There’s such a nourishing plenty in store for the avid reader, particularly the Camus buff, in every word and every line of this profound Camus read!

The novel thereby proves such an intense contemplation on human solidarity and the responsibility of every individual as well, in combating the plague!

Added, the book abounds with such memorable, high-octane quotes and maxims, that are so delightful by all means! In fact, every page has a memorable line up for grabs! But me thought of giving just a sample from them all, as appetizers to the main course that’s in store for us all!

So here we go…

Perhaps the easiest way of making a town’s acquaintance is to ascertain how the people in it work, how they love, and how they die. 

In our little town (is this, one wonders, an effect of the climate?) all three are done on much the same lines, with the same feverish yet casual air. 
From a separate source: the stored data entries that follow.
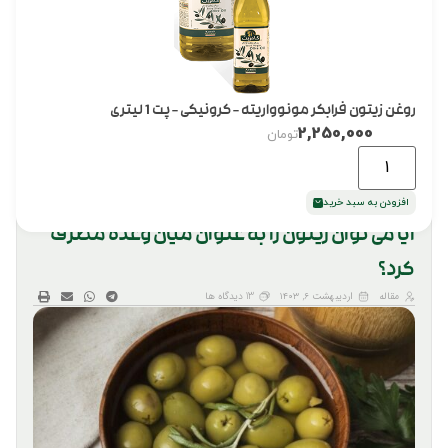
روغن زیتون فرابکر مونوواریته – کرونیکی – پت 1 لیتری
2,250,000
تومان
افزودن به سبد خرید
آیا می توان زیتون را به عنوان میان وعده مصرف
کرد؟
مقاله
اردیبهشت ۶, ۱۴۰۳
13 دیدگاه ها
The truth is that everyone is bored, and devotes himself to cultivating habits. Our citizens work hard, but solely with the object of getting rich. Their chief interest is in commerce, and their chief aim in life is, as they call it, ‘doing business’.

Certainly nothing is commoner nowadays than to see people working from morn till night and then proceeding to fritter away at card-tables, in cafes and in small-talk what time is left for living.

At Oran, as elsewhere, for lack of time and thinking, people have to love one another without knowing much about it.

And he knew, also, what the old man was thinking as his tears flowed, and he, Rieux, thought it too: that a loveless world is a dead world, and always there comes an hour when one is weary of prisons, of one’s work, and of devotion to duty, and all one craves for is a loved face, the warmth and wonder of a loving heart.

‘It comes to this’, Tarrou said almost casually; ‘what interests me is learning how to become a saint’.
‘But you don’t believe in God’.
‘Exactly! Can one be a saint without God?—that’s the problem, in fact the only problem, I’m up against today’.

‘Another skirmish at the gates, I suppose’.
‘Well, it’s over now’, Rieux said.
Tarrou said in a low voice that it was never over, and there would be more victims, because that was in the order of things.
‘Perhaps’, the doctor answered. ‘But, you know, I feel more fellowship with the defeated than with saints. Heroism and sanctity don’t really appeal to me, I imagine. What interests me is being a man’.
‘Yes, we’re both after the same thing, but I’m less ambitious’.

‘However, you think, like Paneloux, that the plague has its good side; it opens men’s eyes and forces them to take thought?’

The doctor tossed his head impatiently.

So does every ill that flesh is heir to. What’s true of all the evils in the world is true of plague as well. It helps men to rise above themselves. 

All the same, when you see the misery it brings, you’d need to be a madman, or a coward, or stone blind, to give in tamely to the plague.